Source
— Begin —

This transformation enables:
- **Consistent data formats** across all personas
- **Programmatic matching** based on skills and requirements
- **Quality validation** to ensure complete information capture
- **Efficient processing** of large datasets

## Batch Processing with Intelligence

The `extract_info_to_json()` function demonstrates enterprise-grade AI agent design:

- **Caching**: Avoids redundant API calls by storing results
- **Error handling**: Retries failed extractions with exponential backoff
- **Progress tracking**: Shows processing status for large datasets
- **Incremental processing**: Resumes from where it left off

This approach is crucial when processing hundreds or thousands of documents efficiently and reliably.

In [None]:
def extract_info(model: Type[M], text: str) -> M:
    extraction_agent = get_agent()
    return extraction_agent.structured_output(output_model=model, prompt=text)


def extract_info_from_conversation(conversation: List[str]) -> PersonaInfo:
    text = '\n'.join(conversation)
    return extract_info(PersonaInfo, text)


def extract_info_from_job_path(path: str | Path) -> JobInfo:
    text = load_file_content(path)
    return extract_info(JobInfo, text)


def extract_info_from_training_path(path: str | Path) -> TrainingInfo:
    text = load_file_content(path)
    return extract_info(TrainingInfo, text)


def extract_info_to_json(
    model: BaseModel,
    description_paths: List[str | Path],
    save_path: str | Path,
    cache_period: int = 20,
    max_retries: int = 3
):
    save_path = Path(save_path)

— End —

Excerpted data
— Begin —

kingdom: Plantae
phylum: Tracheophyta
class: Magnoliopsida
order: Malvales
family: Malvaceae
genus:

— End —

To be done
- a) Retype the passage of the batch-processing excerpt starting with "def extract_info_from_training_path(path: str" and going on through "save_path = Path(save_path)".
- b) Check each statement against the batch-processing excerpt and answer yes or no, quoting the words that decide it: (i) Caching stores results so that redundant API calls are avoided. (ii) Failed extractions are retried after a fixed delay. (iii) The default value of max_retries in extract_info_to_json() is 5.
- c) According to the batch-processing excerpt, why does the extract_info_to_json() function store results?

Responses in order
- a)
def extract_info_from_training_path(path: str | Path) -> TrainingInfo:
    text = load_file_content(path)
    return extract_info(TrainingInfo, text)


def extract_info_to_json(
    model: BaseModel,
    description_paths: List[str | Path],
    save_path: str | Path,
    cache_period: int = 20,
    max_retries: int = 3
):
    save_path = Path(save_path)

- b)
(i) Yes: "Avoids redundant API calls by storing results"
(ii) No: "Retries failed extractions with exponential backoff"
(iii) No: "max_retries: int = 3"

- c) It stores results as a form of caching, which avoids redundant API calls.